Nobody’s surprised when someone like John dies. No, the surprise is that he made it into his forties. Plagued by depression and a viciously self-destructive streak, John squandered his intelligence on dead-end jobs that garnished his wages from years and years of lousy credit. Every time he started to climb out of that hole, he’d do something to fuck it all up again. It can be hard to keep helping someone like that, but I did it for as long as I could, because I loved him.
I sometimes called him Happycakes, after the sign over a Mexican bakery that we used to pass on the way to Powell’s, a used bookstore and one of our favorite ways to spend an afternoon. It was like calling a linebacker “Tiny,” and we both appreciated the gallows humor of it. John took enough antidepressants to cheer up a really depressed horse. “Hey, Happycakes!” I said when I picked him up at the hospital after two weeks of inpatient electroshock therapy. I might even have called him that when his rent checks started to bounce. Believe it or not, he was full of vibrancy and laughter and joy. I think maybe he just felt everything a little too acutely.

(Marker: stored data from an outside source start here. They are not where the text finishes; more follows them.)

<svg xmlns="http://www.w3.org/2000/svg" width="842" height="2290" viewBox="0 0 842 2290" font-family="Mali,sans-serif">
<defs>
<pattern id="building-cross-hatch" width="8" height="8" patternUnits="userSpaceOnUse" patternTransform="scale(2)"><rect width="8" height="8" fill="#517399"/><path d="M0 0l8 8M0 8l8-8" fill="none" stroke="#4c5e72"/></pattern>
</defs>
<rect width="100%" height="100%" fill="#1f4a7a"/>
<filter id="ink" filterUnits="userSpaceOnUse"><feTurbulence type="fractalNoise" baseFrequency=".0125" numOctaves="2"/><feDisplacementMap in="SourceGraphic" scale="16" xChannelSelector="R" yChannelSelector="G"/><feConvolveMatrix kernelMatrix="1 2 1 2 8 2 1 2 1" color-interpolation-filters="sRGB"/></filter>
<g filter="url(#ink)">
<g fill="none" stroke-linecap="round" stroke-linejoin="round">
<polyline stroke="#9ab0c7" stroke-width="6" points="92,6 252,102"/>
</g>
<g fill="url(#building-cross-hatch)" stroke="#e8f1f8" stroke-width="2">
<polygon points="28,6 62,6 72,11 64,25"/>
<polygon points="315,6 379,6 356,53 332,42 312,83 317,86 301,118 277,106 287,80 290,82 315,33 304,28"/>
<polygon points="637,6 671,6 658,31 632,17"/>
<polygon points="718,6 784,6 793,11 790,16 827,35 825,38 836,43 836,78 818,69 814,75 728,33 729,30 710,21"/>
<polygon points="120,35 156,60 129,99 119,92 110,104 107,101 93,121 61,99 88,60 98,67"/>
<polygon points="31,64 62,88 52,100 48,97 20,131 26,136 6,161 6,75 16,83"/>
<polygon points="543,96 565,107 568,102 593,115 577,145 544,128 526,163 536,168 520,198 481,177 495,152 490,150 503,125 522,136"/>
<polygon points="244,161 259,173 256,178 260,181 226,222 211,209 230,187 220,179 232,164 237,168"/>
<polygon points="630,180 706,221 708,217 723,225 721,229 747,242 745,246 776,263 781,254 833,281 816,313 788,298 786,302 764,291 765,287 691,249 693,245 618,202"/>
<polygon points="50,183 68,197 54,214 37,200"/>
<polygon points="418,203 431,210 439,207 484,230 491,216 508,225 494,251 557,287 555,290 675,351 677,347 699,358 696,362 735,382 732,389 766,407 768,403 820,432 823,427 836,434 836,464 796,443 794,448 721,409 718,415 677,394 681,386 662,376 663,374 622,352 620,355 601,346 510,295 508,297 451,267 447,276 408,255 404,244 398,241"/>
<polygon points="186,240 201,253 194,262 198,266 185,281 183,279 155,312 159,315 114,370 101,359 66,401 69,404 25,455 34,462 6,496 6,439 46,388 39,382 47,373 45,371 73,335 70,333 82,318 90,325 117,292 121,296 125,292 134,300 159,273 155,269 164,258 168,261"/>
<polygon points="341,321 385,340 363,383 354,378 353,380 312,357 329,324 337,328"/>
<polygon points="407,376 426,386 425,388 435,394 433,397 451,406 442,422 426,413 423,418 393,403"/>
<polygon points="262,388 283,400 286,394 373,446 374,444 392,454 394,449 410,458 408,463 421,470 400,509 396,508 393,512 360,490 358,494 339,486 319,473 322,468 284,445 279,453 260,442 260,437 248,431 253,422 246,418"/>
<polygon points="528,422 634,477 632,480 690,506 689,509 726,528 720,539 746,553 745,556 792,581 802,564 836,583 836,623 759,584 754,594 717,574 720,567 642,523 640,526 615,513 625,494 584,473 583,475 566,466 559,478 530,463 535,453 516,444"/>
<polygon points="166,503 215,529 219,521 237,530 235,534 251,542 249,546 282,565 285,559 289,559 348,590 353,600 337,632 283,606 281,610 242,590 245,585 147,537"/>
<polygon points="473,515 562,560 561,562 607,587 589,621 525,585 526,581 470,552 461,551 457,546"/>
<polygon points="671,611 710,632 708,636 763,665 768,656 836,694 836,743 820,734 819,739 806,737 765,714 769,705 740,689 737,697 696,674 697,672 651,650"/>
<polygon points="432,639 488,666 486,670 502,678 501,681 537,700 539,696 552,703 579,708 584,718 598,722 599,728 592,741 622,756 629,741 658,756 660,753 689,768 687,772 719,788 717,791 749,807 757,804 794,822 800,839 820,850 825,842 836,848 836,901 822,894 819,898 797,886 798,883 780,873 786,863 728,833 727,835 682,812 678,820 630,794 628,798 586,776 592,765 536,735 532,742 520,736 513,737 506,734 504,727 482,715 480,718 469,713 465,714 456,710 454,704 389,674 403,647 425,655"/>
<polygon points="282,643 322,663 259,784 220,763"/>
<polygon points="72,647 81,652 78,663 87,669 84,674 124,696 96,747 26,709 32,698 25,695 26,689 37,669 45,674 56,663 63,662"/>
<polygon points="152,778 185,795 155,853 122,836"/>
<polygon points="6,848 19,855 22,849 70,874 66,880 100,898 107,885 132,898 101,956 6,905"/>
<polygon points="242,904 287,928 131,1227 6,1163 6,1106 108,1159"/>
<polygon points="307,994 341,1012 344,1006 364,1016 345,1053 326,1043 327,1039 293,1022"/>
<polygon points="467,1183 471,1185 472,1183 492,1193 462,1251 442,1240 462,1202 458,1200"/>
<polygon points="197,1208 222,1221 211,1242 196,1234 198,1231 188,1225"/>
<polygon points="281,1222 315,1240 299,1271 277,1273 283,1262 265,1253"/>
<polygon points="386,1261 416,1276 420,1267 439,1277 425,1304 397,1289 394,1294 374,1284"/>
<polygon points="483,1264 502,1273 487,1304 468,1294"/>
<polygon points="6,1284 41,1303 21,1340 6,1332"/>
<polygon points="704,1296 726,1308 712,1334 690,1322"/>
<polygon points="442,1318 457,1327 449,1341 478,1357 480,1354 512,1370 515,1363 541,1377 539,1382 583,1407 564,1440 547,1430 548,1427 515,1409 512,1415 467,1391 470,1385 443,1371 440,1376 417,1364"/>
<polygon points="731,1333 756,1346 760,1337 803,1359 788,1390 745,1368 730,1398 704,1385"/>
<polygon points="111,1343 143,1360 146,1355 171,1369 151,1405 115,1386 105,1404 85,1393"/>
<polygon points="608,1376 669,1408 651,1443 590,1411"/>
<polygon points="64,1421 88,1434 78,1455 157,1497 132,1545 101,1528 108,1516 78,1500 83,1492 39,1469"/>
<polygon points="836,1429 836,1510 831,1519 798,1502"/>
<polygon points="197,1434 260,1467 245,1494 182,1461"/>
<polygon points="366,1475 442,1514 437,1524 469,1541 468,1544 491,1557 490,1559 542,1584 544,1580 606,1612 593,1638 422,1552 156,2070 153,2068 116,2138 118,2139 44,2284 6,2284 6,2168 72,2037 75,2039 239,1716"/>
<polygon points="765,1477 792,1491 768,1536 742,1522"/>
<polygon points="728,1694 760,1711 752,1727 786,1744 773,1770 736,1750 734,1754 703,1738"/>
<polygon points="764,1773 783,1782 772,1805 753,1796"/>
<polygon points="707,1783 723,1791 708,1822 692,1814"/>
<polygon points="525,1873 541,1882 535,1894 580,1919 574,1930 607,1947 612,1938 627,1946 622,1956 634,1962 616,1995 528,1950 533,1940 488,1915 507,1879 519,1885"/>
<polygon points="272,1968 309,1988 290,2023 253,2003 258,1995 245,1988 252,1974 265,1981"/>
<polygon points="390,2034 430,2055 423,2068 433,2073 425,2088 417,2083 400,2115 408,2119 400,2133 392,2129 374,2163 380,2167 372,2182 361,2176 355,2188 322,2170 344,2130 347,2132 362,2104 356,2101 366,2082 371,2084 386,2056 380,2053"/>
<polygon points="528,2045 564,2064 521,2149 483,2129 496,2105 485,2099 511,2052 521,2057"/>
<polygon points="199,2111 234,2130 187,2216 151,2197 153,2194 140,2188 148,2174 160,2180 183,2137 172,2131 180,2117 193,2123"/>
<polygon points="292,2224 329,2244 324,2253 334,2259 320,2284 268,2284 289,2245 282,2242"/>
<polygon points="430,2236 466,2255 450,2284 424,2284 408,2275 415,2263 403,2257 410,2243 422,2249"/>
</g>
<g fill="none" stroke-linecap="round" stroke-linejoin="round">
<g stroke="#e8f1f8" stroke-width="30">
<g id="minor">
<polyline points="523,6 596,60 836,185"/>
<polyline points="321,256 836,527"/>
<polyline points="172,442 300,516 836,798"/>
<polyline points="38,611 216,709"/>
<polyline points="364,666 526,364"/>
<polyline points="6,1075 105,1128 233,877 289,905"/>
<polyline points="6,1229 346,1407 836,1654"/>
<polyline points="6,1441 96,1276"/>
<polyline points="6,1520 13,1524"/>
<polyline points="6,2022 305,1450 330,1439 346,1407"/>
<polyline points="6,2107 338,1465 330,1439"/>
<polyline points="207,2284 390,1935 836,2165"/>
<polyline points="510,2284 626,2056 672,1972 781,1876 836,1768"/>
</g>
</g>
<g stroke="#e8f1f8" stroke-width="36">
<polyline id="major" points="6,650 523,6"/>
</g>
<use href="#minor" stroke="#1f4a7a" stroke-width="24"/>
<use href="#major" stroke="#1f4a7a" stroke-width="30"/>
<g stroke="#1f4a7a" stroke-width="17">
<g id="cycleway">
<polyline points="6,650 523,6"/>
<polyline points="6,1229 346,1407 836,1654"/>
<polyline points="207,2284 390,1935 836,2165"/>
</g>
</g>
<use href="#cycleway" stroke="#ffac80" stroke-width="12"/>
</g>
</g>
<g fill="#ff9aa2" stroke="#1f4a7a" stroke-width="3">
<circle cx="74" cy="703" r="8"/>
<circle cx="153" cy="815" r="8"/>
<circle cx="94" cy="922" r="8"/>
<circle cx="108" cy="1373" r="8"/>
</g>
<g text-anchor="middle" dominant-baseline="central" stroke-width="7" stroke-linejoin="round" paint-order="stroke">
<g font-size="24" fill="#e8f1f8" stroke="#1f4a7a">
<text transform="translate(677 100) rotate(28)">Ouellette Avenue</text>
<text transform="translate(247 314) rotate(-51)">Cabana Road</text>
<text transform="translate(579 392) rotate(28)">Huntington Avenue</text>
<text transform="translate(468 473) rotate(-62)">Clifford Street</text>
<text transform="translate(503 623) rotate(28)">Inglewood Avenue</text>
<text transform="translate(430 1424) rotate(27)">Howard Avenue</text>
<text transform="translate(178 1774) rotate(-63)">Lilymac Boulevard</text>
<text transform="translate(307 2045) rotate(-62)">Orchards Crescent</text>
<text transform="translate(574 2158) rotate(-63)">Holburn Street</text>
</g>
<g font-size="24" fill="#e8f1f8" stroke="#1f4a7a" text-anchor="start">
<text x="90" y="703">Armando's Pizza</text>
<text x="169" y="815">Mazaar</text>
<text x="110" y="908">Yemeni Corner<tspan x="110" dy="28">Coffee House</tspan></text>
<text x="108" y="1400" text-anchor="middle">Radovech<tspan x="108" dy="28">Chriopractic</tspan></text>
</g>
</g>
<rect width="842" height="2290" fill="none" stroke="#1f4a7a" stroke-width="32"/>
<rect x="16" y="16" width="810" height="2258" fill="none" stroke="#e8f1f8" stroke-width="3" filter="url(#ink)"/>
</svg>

To me, the mystery is not why John T. decided to end his life, but exactly how the rest of us form the carapace that protects us from day to day. Have you heard of Stendhal Syndrome? When Stendhal visited Florence, he was so overwhelmed with the city’s art, especially in the Uffizi, that he became dizzy and nauseated. He even had terrifying hallucinations. It was caused by a surfeit of beauty: too much stimulation, too much life, too much awe. Part of me thinks the world itself gave John T. an incurable case of Stendhal Syndrome, and it hurt too much to go on. Everything we filter out to be functional, he let in, and it drowned him.
One year during his Classics program, John took out a truckful of student loans and went to live in Rome. He wrote me long, witty letters in his tiny handwriting, describing the fresh seafood, the Caravaggios, the exclamations of Italian men when they climaxed in the rambles near the Colosseum (“Arrivo! Arrivo!”). His appetite for experience still vibrates in those letters. Even though I know he’s gone, buried in Brockton with his parents, no doubt, part of me likes to think of him still in Italy, living in a coastal cottage near a lemon grove, and having a good laugh at the expense of Sallie Mae.